» **INPUT**
::::::::
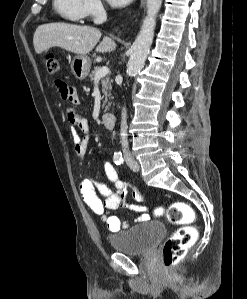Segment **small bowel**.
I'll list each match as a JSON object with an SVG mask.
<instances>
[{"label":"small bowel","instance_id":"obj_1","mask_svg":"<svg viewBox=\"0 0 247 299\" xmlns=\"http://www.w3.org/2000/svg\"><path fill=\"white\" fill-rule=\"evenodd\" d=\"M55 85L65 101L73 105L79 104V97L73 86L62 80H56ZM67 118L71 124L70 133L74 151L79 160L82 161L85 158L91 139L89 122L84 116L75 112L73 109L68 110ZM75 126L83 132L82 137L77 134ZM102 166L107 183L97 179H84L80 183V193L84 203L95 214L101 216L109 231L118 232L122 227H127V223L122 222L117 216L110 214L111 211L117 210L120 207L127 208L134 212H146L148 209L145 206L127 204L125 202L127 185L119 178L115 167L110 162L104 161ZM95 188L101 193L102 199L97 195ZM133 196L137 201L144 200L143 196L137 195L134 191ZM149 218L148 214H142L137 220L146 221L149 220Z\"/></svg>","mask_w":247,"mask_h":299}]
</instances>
::::::::
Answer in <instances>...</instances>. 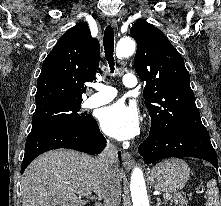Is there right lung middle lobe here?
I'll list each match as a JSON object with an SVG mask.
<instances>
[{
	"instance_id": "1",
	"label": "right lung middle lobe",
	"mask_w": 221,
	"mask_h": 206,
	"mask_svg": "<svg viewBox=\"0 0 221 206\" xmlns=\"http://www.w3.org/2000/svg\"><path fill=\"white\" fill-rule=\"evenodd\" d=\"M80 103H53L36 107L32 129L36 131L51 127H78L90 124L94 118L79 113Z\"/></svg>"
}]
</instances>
::::::::
» **TASK TO CARRY OUT**
Which rows above contain the word "fill"? Copy out each of those rows in full.

» **TASK ANSWER**
[{"label":"small bowel","instance_id":"obj_1","mask_svg":"<svg viewBox=\"0 0 247 299\" xmlns=\"http://www.w3.org/2000/svg\"><path fill=\"white\" fill-rule=\"evenodd\" d=\"M55 85L65 101L73 105L79 104V97L73 86L62 80H56ZM67 118L71 124L70 133L74 151L79 160L82 161L85 158L91 139L89 122L84 116L75 112L73 109L68 110ZM75 126L83 132L82 137L77 134ZM102 166L107 183L97 179H84L80 183V193L84 203L95 214L101 216L109 231L118 232L122 227H127V223L122 222L117 216L110 214L111 211L117 210L120 207L127 208L134 212H146L148 209L145 206L127 204L125 202L127 185L119 178L115 167L110 162L104 161ZM95 188L101 193L102 199L97 195ZM133 196L137 201L144 200L143 196L137 195L134 191ZM149 218L148 214H142L137 220L146 221L149 220Z\"/></svg>","mask_w":247,"mask_h":299}]
	"mask_svg": "<svg viewBox=\"0 0 221 206\" xmlns=\"http://www.w3.org/2000/svg\"><path fill=\"white\" fill-rule=\"evenodd\" d=\"M80 103H53L36 107L32 129L36 131L51 127H78L90 124L94 118L79 113Z\"/></svg>"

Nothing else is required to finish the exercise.